Extract provided
┄┄┄┄┄┄┄┄┄┄
Russell cuts a roll of tree netting that will be used to keep woodpeckers away

After several months of barely visiting our mountain home, we are now here for the second time in less than a week. That is, Gail is here for the second time. Russell is here for the first time since Christmas. Fortunately our two sons are both home for the weekend and keeping an eye on each other.

The reason for this trip is clear: our mountain home is being infested by woodpeckers and mice. During her last visit, Gail improvised a hasty stopgap of hanging reflective strips from the eaves. She also set up glue-traps all over the interior floors. But this will be our last opportunity to visit for at least the next month, so we want to check the status of things.

When we arrived on Friday, March 22, Gail did not see any further damage to the exterior of the house. The reflective strips were still intact and glittering in the breeze.

Inside was another matter. There were several mice stuck on various glue traps. One of them was still alive. Russell got the task of cleaning all of this up. He took the living mouse outside – still attached to the glue trap – and put it on the ground under an overturned bucket. The good news is that the following morning, the bucket was empty. The mouse had been able to free itself and burrow away to safety. (Actually, that’s only good news for the mouse. Gail was convinced that it would turn around and find its way back into the house.)

Gail also had Russell take a look under the kitchen sink to see what is creating a bad smell. There is a small cupboard under the sink where we keep various cleaning solutions and supplies. Russell went through the entire cupboard, removing everything from the garbage bags to the packs of paper towels to a half-empty bottle of cleaner missing its cap. He was convinced there was a dead mouse in the paper towels, but he was wrong. There was nothing there.
┄┄┄┄┄┄┄┄┄┄
Data section
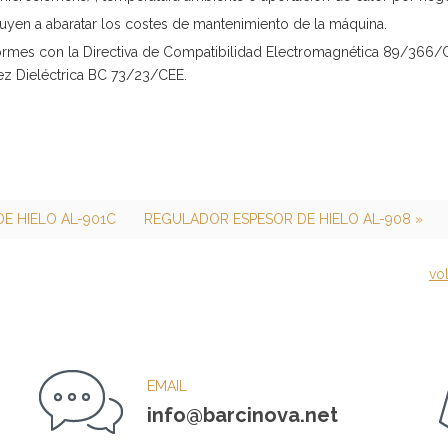
uyen a abaratar los costes de mantenimiento de la máquina.
ormes con la Directiva de Compatibilidad Electromagnética 89/366/
ez Dieléctrica BC 73/23/CEE.
E HIELO AL-901C
REGULADOR ESPESOR DE HIELO AL-908 »
vol
EMAIL
info@barcinova.net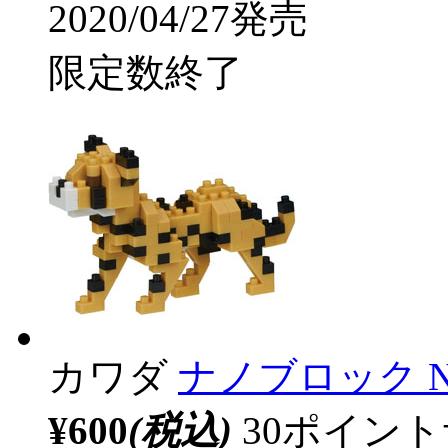
2020/04/27発売
限定数終了
カワダ
ナノブロック N
¥600
(税込)
30ポイン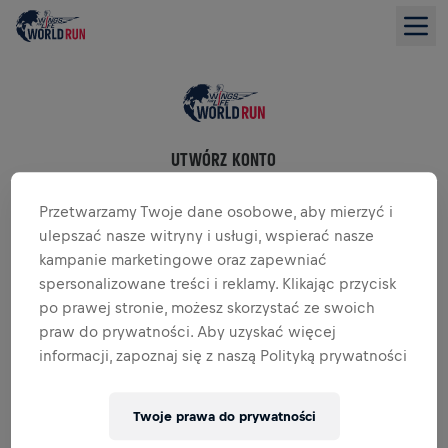
UTWÓRZ KONTO
Już masz konto?
Zaloguj się
Przetwarzamy Twoje dane osobowe, aby mierzyć i
ulepszać nasze witryny i usługi, wspierać nasze
KONTYNUUJ PRZEZ GOOGLE
kampanie marketingowe oraz zapewniać
spersonalizowane treści i reklamy. Klikając przycisk
po prawej stronie, możesz skorzystać ze swoich
KONTYNUUJ PRZEZ FACEBOOK
praw do prywatności. Aby uzyskać więcej
informacji, zapoznaj się z naszą Polityką prywatności
KONTYNUUJ PRZY UŻYCIU APPLE
lub
Twoje prawa do prywatności
KONTYNUUJ PRZEZ E-MAIL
┄┄┄┄┄┄┄┄┄┄
Questions on the material
1. In the mountain home account, what did Gail hang from the eaves during her previous visit to deter the woodpeckers?
2. Write out the passage of the mountain home account between "When we arrived" and "into the house.)", inclusive.

Answer section
1. Reflective strips.

2.
When we arrived on Friday, March 22, Gail did not see any further damage to the exterior of the house. The reflective strips were still intact and glittering in the breeze.

Inside was another matter. There were several mice stuck on various glue traps. One of them was still alive. Russell got the task of cleaning all of this up. He took the living mouse outside – still attached to the glue trap – and put it on the ground under an overturned bucket. The good news is that the following morning, the bucket was empty. The mouse had been able to free itself and burrow away to safety. (Actually, that’s only good news for the mouse. Gail was convinced that it would turn around and find its way back into the house.)